» **TO DO**: Copy out every line of text in the rows below word for word. Leave the pictures out of your answer.

(Saved data entries)
* * * * * * * * *

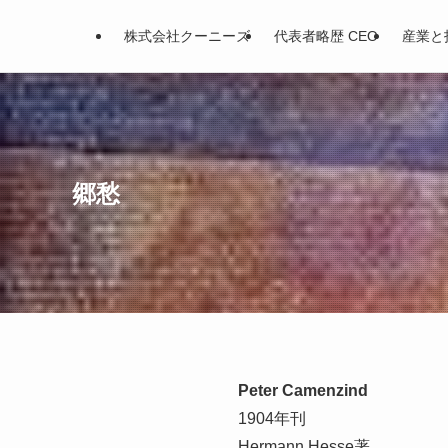
株式会社クーニーズ
代表者略歴 CEO
産業と
郷愁
Peter Camenzind
1904年刊
Hermann Hesse著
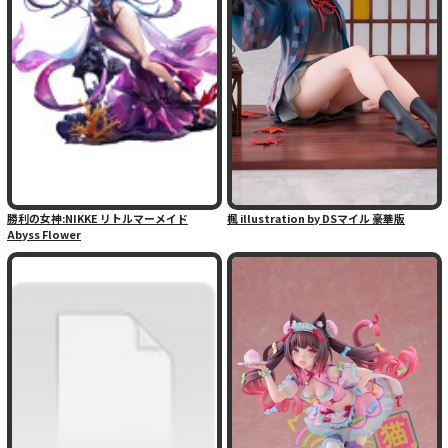
勝利の女神:NIKKE リトルマーメイド
楓 illustration by DSマイル 豪華版
Abyss Flower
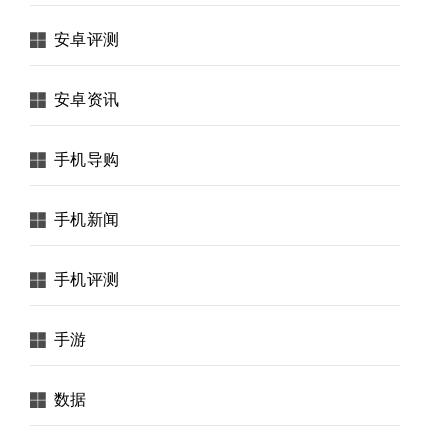
安卓评测
安卓资讯
手机导购
手机新闻
手机评测
手游
数据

* * * * * * * * *

» **ANSWER TO THIS EXERCISE**:
株式会社クーニーズ
代表者略歴 CEO
産業と
郷愁
Peter Camenzind
1904年刊
Hermann Hesse著
勝利の女神:NIKKE リトルマーメイド
楓 illustration by DSマイル 豪華版
Abyss Flower
安卓评测
安卓资讯
手机导购
手机新闻
手机评测
手游
数据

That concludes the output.